[Assignment] Repeat exactly the lines from the line containing "X150300000Y-43000000D03*" through the last line of the records below, inclusive, and nothing else.
◆ ◆ ◆
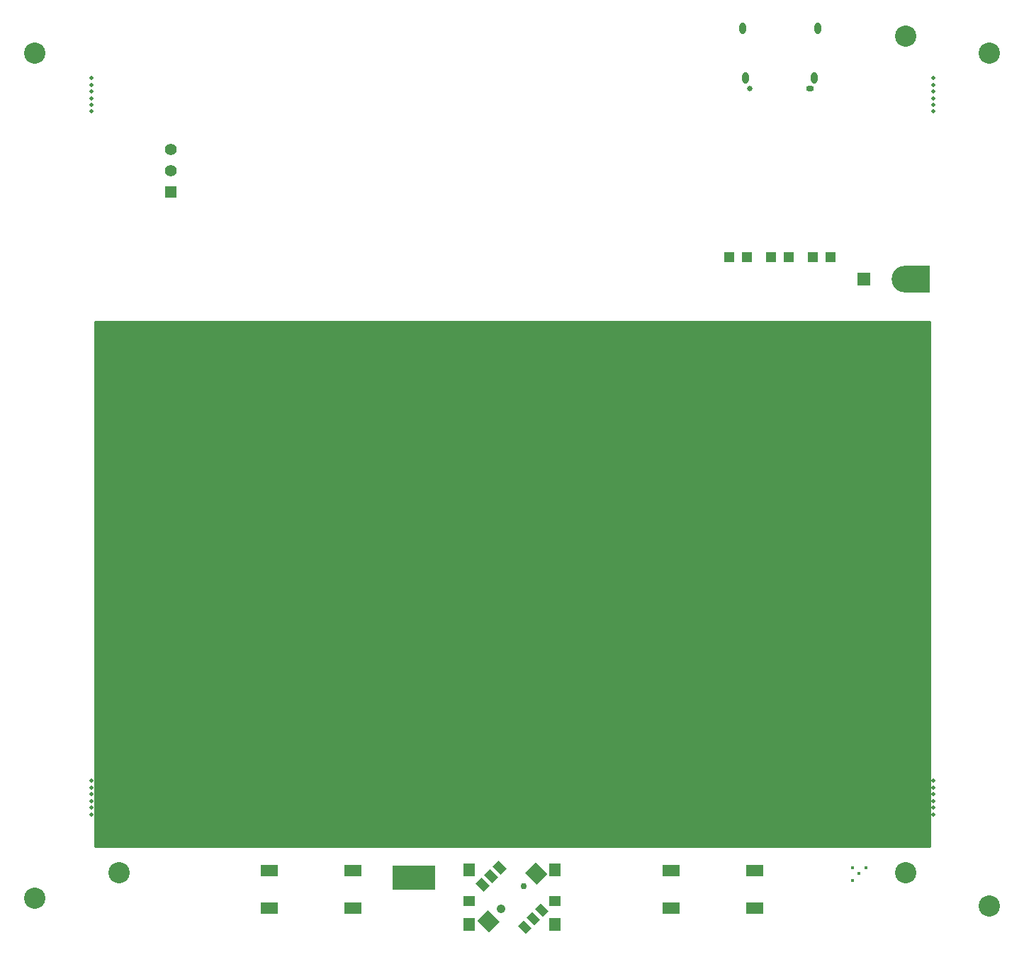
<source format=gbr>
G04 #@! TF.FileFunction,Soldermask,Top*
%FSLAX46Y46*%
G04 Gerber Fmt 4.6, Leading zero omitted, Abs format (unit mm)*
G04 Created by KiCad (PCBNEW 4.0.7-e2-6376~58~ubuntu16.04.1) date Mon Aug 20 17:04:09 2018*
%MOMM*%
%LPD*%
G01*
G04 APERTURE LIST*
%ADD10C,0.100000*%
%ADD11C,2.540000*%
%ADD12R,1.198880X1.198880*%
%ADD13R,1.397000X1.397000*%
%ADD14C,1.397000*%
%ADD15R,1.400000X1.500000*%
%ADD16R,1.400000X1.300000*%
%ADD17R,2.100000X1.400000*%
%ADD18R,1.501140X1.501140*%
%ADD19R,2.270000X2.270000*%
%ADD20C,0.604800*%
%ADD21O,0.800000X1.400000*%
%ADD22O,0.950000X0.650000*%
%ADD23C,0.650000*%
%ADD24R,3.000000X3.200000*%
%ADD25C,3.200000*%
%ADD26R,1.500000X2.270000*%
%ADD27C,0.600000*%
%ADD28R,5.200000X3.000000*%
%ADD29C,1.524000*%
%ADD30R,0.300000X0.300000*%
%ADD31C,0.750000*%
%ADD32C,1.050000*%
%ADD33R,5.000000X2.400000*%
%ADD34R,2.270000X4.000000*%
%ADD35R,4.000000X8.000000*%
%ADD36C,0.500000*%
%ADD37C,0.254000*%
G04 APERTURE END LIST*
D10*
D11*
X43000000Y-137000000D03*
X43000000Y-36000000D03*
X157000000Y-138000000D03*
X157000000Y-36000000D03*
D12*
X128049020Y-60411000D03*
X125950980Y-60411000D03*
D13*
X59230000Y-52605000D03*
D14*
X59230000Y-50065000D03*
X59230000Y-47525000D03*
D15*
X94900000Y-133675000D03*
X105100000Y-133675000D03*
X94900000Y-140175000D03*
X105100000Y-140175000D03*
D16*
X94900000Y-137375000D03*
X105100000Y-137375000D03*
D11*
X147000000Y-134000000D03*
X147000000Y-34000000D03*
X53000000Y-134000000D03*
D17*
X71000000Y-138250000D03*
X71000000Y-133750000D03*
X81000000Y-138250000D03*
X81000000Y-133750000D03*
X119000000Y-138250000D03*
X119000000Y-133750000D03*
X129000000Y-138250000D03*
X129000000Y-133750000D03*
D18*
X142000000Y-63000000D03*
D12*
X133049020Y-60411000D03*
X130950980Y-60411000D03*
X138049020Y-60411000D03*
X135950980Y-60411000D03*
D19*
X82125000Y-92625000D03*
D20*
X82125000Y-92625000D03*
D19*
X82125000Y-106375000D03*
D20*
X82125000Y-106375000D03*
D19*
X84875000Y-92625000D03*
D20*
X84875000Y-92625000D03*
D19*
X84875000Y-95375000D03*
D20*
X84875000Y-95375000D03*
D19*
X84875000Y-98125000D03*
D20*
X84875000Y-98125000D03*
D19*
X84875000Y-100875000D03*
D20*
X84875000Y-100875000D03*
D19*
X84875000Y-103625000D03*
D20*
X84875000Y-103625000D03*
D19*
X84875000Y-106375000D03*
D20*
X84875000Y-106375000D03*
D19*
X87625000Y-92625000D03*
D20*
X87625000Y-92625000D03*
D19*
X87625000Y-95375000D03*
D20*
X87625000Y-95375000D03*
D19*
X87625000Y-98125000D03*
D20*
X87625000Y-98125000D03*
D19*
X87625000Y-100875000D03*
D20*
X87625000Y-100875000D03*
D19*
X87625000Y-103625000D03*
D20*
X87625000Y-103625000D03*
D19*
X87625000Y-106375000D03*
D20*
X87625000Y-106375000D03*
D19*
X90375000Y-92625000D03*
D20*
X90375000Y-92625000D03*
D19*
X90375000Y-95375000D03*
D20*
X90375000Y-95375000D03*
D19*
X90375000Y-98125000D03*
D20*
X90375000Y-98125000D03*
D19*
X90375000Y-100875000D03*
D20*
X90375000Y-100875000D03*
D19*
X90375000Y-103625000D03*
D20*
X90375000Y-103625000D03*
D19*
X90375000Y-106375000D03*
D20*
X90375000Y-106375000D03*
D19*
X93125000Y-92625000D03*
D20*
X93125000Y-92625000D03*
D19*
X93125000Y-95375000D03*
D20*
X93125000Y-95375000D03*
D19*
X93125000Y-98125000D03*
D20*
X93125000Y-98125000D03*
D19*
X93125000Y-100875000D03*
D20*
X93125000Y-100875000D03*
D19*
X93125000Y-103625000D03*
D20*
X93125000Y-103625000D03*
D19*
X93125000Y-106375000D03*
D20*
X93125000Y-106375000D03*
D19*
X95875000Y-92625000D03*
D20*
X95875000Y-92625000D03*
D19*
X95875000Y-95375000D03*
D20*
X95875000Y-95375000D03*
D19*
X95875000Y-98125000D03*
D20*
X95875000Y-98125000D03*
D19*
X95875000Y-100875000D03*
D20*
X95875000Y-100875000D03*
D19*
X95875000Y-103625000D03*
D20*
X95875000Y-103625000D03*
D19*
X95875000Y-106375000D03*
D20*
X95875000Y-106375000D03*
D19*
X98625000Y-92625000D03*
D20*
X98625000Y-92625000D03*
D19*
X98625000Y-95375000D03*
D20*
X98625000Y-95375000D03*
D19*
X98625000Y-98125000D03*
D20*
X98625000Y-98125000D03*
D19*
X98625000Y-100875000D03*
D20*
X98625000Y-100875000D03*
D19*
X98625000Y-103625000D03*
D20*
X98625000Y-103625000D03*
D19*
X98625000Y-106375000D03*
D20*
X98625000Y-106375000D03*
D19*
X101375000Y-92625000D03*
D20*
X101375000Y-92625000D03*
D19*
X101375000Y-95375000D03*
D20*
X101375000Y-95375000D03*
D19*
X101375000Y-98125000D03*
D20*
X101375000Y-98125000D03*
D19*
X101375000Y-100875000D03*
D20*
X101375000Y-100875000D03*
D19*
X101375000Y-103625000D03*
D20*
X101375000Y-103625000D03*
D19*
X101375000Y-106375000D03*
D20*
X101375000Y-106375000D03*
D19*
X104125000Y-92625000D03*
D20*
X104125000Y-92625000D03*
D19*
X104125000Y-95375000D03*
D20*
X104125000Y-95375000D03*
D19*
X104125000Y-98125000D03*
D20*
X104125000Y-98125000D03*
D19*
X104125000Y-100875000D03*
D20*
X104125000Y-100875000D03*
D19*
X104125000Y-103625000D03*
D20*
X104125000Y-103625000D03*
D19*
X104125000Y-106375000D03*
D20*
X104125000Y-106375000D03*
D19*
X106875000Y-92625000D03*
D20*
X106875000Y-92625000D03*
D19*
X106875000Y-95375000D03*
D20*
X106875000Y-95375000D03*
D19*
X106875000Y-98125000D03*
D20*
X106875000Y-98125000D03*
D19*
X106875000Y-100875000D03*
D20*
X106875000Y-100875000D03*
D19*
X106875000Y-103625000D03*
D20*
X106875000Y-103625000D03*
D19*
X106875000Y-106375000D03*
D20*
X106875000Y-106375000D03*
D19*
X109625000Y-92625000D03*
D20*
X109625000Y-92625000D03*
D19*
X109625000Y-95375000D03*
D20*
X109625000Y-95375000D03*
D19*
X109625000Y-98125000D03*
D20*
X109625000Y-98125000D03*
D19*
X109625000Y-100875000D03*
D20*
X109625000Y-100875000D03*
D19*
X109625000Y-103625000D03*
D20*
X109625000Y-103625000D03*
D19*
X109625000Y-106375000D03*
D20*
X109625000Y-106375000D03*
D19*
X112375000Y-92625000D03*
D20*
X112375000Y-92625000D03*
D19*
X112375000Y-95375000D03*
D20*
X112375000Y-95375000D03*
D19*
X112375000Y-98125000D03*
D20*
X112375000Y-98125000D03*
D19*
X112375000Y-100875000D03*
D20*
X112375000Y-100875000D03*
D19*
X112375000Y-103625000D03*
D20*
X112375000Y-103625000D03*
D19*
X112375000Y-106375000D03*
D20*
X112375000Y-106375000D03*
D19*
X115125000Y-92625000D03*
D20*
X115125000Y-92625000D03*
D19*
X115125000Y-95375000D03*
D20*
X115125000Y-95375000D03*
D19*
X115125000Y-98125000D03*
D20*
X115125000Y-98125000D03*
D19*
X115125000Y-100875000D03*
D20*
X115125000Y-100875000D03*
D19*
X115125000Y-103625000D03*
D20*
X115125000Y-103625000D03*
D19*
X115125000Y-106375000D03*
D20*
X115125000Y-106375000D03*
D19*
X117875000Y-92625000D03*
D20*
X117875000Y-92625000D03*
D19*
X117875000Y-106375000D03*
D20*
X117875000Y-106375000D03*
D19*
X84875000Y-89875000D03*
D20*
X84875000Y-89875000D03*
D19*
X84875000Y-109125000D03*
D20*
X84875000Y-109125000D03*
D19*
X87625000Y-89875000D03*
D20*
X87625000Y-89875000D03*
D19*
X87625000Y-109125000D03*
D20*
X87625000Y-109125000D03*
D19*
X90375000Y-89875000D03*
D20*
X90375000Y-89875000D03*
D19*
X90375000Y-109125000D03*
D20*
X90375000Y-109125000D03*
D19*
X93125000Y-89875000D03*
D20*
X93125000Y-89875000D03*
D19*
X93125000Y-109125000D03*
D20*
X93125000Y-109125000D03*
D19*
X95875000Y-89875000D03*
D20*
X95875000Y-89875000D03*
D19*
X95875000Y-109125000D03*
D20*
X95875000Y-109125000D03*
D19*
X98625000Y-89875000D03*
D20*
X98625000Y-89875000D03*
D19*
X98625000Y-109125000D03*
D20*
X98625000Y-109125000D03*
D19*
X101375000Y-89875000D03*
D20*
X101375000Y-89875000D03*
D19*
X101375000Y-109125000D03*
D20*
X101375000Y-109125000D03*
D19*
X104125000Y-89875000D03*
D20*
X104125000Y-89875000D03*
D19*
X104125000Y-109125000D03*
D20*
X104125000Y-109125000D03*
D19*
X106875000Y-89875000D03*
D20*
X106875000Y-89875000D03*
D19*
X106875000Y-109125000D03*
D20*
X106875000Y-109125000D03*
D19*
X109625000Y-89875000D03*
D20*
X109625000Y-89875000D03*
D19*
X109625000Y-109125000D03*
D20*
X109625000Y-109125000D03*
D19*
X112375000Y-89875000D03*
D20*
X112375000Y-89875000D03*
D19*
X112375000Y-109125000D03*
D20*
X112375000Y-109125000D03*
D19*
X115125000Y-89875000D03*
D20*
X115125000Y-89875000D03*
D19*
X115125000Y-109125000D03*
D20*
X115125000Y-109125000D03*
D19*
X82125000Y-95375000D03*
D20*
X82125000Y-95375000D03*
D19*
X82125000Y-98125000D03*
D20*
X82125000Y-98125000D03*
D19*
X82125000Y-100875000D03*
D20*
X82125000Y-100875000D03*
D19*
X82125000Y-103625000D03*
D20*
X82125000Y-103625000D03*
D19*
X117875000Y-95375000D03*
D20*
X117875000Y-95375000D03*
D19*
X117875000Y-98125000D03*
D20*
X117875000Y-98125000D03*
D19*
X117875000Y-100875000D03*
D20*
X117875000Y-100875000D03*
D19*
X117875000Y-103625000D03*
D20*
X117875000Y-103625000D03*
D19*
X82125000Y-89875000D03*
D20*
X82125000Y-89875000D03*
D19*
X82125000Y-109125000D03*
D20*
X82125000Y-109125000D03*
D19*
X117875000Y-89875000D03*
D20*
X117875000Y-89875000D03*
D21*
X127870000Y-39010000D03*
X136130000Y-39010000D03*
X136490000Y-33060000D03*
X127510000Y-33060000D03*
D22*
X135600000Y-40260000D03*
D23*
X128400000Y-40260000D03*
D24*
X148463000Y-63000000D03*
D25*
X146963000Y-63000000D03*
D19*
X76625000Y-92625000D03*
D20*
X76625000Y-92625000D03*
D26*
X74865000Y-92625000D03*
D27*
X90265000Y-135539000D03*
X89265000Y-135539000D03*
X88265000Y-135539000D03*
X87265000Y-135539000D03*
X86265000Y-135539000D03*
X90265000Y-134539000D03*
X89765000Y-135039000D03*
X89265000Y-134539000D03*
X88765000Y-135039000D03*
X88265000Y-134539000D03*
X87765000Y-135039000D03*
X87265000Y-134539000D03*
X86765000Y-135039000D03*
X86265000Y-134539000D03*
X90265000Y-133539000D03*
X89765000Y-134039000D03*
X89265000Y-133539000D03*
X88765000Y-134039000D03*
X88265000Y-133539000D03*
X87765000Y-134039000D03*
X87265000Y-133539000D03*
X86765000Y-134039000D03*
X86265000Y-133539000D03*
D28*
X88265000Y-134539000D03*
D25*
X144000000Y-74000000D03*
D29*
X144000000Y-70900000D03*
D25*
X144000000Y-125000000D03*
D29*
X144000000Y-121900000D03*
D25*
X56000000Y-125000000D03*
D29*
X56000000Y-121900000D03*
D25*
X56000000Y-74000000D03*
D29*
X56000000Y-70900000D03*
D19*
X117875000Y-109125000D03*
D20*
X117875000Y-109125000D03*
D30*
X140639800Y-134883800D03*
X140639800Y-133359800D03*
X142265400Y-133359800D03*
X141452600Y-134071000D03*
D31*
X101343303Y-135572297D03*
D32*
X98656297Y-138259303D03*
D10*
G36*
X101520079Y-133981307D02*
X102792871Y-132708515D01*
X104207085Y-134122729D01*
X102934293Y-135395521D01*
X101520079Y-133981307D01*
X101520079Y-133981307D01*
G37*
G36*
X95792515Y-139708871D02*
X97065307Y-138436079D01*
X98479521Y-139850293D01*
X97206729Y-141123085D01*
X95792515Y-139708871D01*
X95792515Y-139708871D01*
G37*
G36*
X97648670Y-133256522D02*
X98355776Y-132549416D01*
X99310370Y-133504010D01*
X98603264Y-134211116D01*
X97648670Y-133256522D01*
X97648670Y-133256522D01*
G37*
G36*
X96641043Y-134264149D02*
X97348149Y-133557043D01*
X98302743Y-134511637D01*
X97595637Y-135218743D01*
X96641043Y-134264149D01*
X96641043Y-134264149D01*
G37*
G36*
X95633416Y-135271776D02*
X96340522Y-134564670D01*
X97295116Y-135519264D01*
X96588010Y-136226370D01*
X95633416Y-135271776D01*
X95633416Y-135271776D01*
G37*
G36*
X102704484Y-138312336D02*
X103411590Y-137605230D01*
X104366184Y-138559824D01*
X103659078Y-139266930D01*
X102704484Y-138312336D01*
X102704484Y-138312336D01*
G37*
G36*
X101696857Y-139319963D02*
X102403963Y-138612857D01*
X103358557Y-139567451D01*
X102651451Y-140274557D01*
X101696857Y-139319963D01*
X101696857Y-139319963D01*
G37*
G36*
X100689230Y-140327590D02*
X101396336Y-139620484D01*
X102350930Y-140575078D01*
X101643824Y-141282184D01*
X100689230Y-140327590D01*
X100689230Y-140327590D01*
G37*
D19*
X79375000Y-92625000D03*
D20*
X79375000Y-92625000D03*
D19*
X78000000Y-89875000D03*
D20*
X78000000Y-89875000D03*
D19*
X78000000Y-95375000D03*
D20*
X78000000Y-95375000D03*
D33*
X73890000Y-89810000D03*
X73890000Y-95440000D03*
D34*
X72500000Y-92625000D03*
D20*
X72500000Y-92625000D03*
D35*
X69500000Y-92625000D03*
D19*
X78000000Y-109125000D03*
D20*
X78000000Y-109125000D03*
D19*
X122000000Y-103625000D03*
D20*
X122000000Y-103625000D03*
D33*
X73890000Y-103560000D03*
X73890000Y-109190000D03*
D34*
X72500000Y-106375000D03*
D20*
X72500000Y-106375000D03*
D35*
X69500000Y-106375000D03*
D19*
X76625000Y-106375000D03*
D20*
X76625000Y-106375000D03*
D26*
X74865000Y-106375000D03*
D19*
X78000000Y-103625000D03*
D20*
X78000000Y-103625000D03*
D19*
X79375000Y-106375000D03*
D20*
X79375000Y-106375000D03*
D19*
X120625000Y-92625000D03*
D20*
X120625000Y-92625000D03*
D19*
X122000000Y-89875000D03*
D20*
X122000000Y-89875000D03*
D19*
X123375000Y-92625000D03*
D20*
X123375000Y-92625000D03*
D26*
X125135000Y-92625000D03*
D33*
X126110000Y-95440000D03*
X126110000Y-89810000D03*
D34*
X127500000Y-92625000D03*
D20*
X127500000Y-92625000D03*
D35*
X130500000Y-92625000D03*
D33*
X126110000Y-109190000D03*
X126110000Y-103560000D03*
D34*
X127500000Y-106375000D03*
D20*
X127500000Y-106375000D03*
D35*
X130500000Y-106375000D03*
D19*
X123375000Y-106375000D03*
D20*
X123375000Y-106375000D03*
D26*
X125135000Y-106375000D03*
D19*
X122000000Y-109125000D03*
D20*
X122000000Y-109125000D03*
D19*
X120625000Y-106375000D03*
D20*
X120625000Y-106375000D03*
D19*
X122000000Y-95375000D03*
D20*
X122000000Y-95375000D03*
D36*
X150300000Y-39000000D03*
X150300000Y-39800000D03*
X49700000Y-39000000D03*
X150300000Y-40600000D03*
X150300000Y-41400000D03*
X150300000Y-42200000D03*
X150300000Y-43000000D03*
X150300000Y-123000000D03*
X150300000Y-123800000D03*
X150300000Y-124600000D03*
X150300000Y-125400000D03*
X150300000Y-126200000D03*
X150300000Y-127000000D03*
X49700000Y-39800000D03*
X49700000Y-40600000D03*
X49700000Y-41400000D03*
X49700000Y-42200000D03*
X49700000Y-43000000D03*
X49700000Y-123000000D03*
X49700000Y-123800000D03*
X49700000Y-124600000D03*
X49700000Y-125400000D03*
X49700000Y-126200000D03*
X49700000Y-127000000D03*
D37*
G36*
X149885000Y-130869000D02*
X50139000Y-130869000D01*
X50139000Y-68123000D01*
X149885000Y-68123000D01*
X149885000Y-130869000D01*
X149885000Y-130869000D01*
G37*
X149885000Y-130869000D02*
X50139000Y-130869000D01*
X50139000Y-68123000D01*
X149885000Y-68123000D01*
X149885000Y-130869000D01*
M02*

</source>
◆ ◆ ◆
[Task output]
X150300000Y-43000000D03*
X150300000Y-123000000D03*
X150300000Y-123800000D03*
X150300000Y-124600000D03*
X150300000Y-125400000D03*
X150300000Y-126200000D03*
X150300000Y-127000000D03*
X49700000Y-39800000D03*
X49700000Y-40600000D03*
X49700000Y-41400000D03*
X49700000Y-42200000D03*
X49700000Y-43000000D03*
X49700000Y-123000000D03*
X49700000Y-123800000D03*
X49700000Y-124600000D03*
X49700000Y-125400000D03*
X49700000Y-126200000D03*
X49700000Y-127000000D03*
D37*
G36*
X149885000Y-130869000D02*
X50139000Y-130869000D01*
X50139000Y-68123000D01*
X149885000Y-68123000D01*
X149885000Y-130869000D01*
X149885000Y-130869000D01*
G37*
X149885000Y-130869000D02*
X50139000Y-130869000D01*
X50139000Y-68123000D01*
X149885000Y-68123000D01*
X149885000Y-130869000D01*
M02*

</source>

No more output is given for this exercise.